CIS Colloquium, Mar 20, 2009, 03:00PM - 04:00PM, Wachman 447

Autonomic Cloud Systems Management: A Machine Learning Approach

Cheng-Zhong Xu, Wayne State University

Cloud computing, unlocked by virtualization, is emerging as an increasingly important service-oriented computing paradigm. Management is key to providing accurate service availability and performance data and to enabling on-demand real-time capacity planning to meet service demands dynamically. This is because virtualization does not reduce the complexity of a system. In fact, having multiple virtual machines (VMs) running on top of a physical computing infrastructure increases the overall system complexity and poses new challenges in systems management. Optimizing one component may compromise the others, leading to overall performance degradation. Frequent component failures here and there would even cause low system productivity. This talk starts with a review of challenge issues in the design of large scale cloud computing systems. A machine learning approach is introduced for tackling the performance and reliability problems. Two case studies will be presented. One is anomaly detection, bottleneck identification, and VM autoconfiguration. The other is proactive failure management that deals with failures before they occur in cloud systems. Empirical models built from statistical learning exhibit great potential to help overcome the challenges of scale and complexity in current and future networked computer systems.

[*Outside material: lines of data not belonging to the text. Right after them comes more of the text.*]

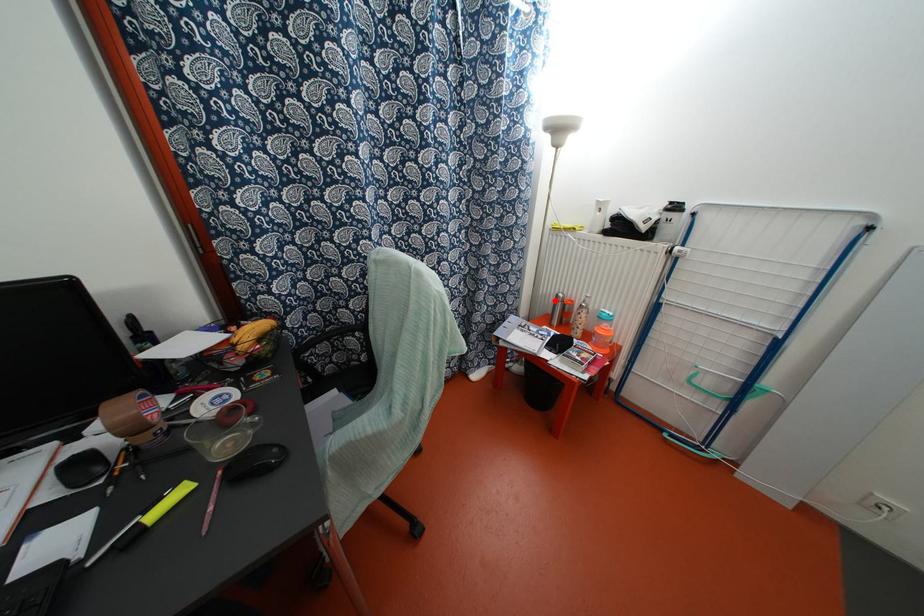
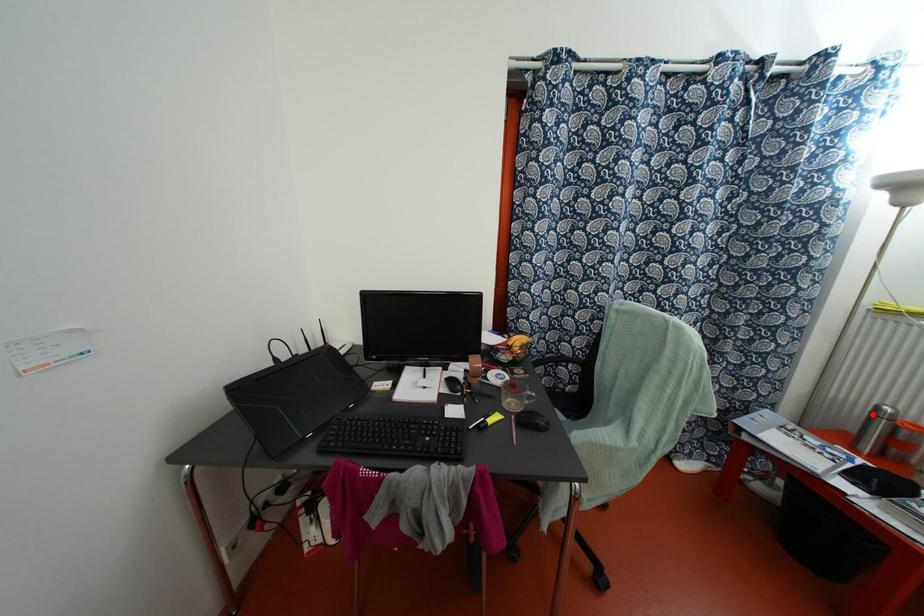
I am providing you with two images of the same scene from different viewpoints. A red point is marked on the first image and another point is marked on the second image. Do the highlighted points in image1 and image2 indicate the same real-world spot?

Yes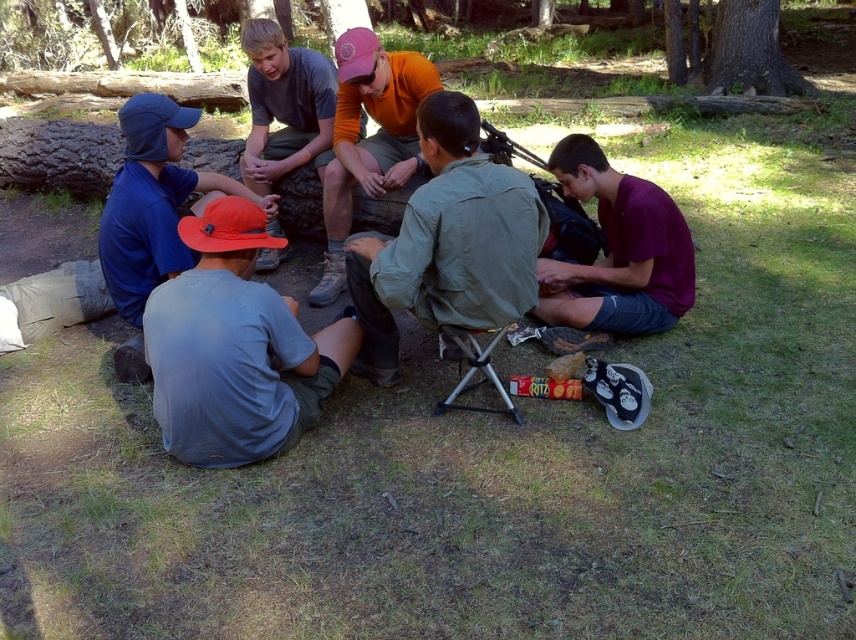
Question: Which of the following is the farthest from the observer?

Choices:
 (A) green canvas backpack at center
 (B) maroon fabric shirt at lower right
 (C) orange cotton shirt at center

Answer: (C)

Question: Can you confirm if gray cotton shirt at lower left is smaller than blue fabric cap at left?

Choices:
 (A) no
 (B) yes

Answer: (B)

Question: Can you confirm if blue fabric cap at left is smaller than maroon fabric shirt at lower right?

Choices:
 (A) no
 (B) yes

Answer: (A)

Question: Which is nearer to the gray cotton shirt at lower left?

Choices:
 (A) matte gray shirt at center
 (B) maroon fabric shirt at lower right
 (C) orange cotton shirt at center
 (D) blue fabric cap at left

Answer: (D)

Question: Which object is positioned closest to the matte gray shirt at center?

Choices:
 (A) maroon fabric shirt at lower right
 (B) gray cotton shirt at lower left
 (C) blue fabric cap at left

Answer: (C)

Question: Is green canvas backpack at center thinner than matte gray shirt at center?

Choices:
 (A) no
 (B) yes

Answer: (A)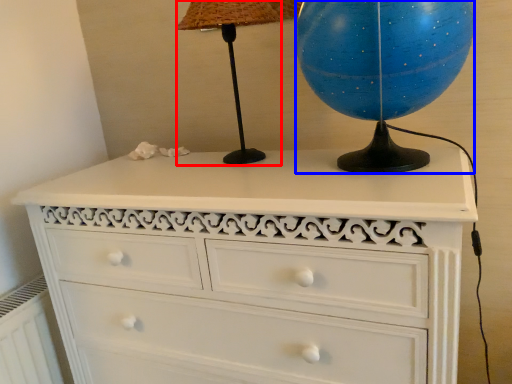
Question: Which point is further to the camera, table lamp (highlighted by a red box) or sphere (highlighted by a blue box)?

Choices:
 (A) table lamp
 (B) sphere

Answer: (A)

Dr. Cheng-Zhong Xu is a Professor in the Department of Electrical and Computer Engineering of Wayne State University and the Director of the Laboratory for Networked Computing Systems. Dr. Xu's research interest includes resource management in distributed and parallel systems, high performance cluster computing, and scalable and secure Internet services. He has published more than 140 peer-reviewed journal and conference papers in these areas. He is the leading co-author of the book "Load Balancing in Parallel Computers" (Kluwer Academic, 1996). It was one of the first research monographs that addressed the load balancing issue systematically. Dr. Xu’s most recent book "Scalable and Secure Internet Services and Architecture" (Chapman & Hall/CRC Press, 2005) provided an in-depth analysis of the Internet services in a unified framework from the performance perspective. Dr. Xu is currently serving in the editorial borards of IEEE Transactions on Parallel and Distributed Systems and Journal of Parallel and Distributed Computing. He is a recipient of "Faculty Research Award" of Wayne State University in 2000, President's Award for Excellence in Teaching in 2002, and Career Development Chair Award in 2003. Dr. Xu received a Ph.D. in Computer Science from the University of Hong Kong in 1993.